Return the material below word for word, with every line, index, and coordinate unchanged.

** begin **

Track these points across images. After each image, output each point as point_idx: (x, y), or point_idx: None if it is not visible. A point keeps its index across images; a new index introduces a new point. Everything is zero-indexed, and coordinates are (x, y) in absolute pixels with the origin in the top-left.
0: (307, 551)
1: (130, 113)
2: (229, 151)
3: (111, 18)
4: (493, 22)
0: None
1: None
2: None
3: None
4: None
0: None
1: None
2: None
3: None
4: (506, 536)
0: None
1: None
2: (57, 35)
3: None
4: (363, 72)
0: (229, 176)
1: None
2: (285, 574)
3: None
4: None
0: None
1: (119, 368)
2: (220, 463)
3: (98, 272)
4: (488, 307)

** end **

REPLY ::
Track these points across images. After each image, output each point as point_idx: (x, y), or point_idx: None if it is not visible. A point keeps its index across images; a new index introduces a new point. Everything is zero-indexed, and coordinates are (x, y) in absolute pixels with the origin in the top-left.
0: (307, 551)
1: (130, 113)
2: (229, 151)
3: (111, 18)
4: (493, 22)
0: None
1: None
2: None
3: None
4: None
0: None
1: None
2: None
3: None
4: (506, 536)
0: None
1: None
2: (57, 35)
3: None
4: (363, 72)
0: (229, 176)
1: None
2: (285, 574)
3: None
4: None
0: None
1: (119, 368)
2: (220, 463)
3: (98, 272)
4: (488, 307)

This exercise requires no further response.